> **About this task**
Where does the string "Boulevard" appear? Copy every line of the entries below that holds it.

> **Task inputs**
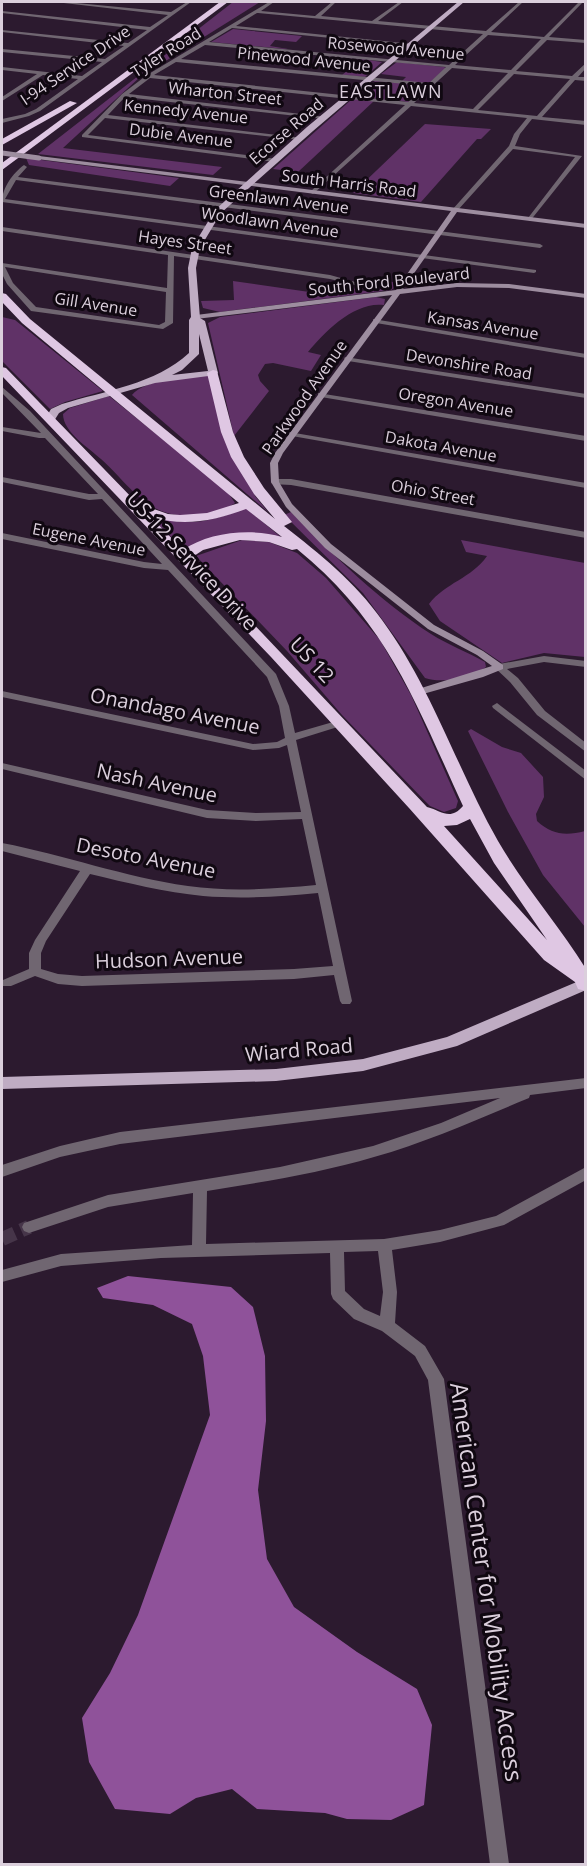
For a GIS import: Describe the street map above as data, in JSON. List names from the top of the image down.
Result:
{
  "streets": {
    "highway": ["US 12"],
    "main road": ["Ecorse Road", "Wiard Road"],
    "street": [
      "Rosewood Avenue",
      "Tyler Road",
      "Pinewood Avenue",
      "I-94 Service Drive",
      "Wharton Street",
      "Kennedy Avenue",
      "Dubie Avenue",
      "South Harris Road",
      "Greenlawn Avenue",
      "Woodlawn Avenue",
      "Hayes Street",
      "South Ford Boulevard",
      "Gill Avenue",
      "Kansas Avenue",
      "Devonshire Road",
      "Parkwood Avenue",
      "Oregon Avenue",
      "Dakota Avenue",
      "Ohio Street",
      "Eugene Avenue",
      "US-12 Service Drive",
      "Onandago Avenue",
      "Nash Avenue",
      "Desoto Avenue",
      "Hudson Avenue",
      "American Center for Mobility Access"
    ]
  },
  "crossings": [
    ["Rosewood Avenue", "Tyler Road"],
    ["Rosewood Avenue", "Ecorse Road"],
    ["Rosewood Avenue", "Parkwood Avenue"],
    ["Tyler Road", "Pinewood Avenue"],
    ["Tyler Road", "Wharton Street"],
    ["Tyler Road", "Kennedy Avenue"],
    ["Tyler Road", "Dubie Avenue"],
    ["Pinewood Avenue", "Ecorse Road"],
    ["Wharton Street", "Ecorse Road"],
    ["Kennedy Avenue", "Ecorse Road"],
    ["Ecorse Road", "Dubie Avenue"],
    ["Ecorse Road", "South Harris Road"],
    ["Ecorse Road", "Greenlawn Avenue"],
    ["Ecorse Road", "Woodlawn Avenue"],
    ["Ecorse Road", "Hayes Street"],
    ["Ecorse Road", "South Ford Boulevard"],
    ["Ecorse Road", "US 12"],
    ["South Harris Road", "Parkwood Avenue"],
    ["Greenlawn Avenue", "Parkwood Avenue"],
    ["Woodlawn Avenue", "Parkwood Avenue"],
    ["South Ford Boulevard", "Parkwood Avenue"],
    ["Kansas Avenue", "Parkwood Avenue"],
    ["Devonshire Road", "Parkwood Avenue"],
    ["Parkwood Avenue", "Oregon Avenue"],
    ["Parkwood Avenue", "Dakota Avenue"],
    ["Parkwood Avenue", "Ohio Street"],
    ["Eugene Avenue", "US-12 Service Drive"],
    ["Eugene Avenue", "US 12"],
    ["US-12 Service Drive", "US 12"],
    ["US-12 Service Drive", "Onandago Avenue"],
    ["US-12 Service Drive", "Nash Avenue"],
    ["US-12 Service Drive", "Desoto Avenue"],
    ["US-12 Service Drive", "Hudson Avenue"],
    ["US 12", "Onandago Avenue"],
    ["US 12", "Wiard Road"]
  ],
  "districts": ["EASTLAWN"]
}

> **Problem solution**
      "South Ford Boulevard",
    ["Ecorse Road", "South Ford Boulevard"],
    ["South Ford Boulevard", "Parkwood Avenue"],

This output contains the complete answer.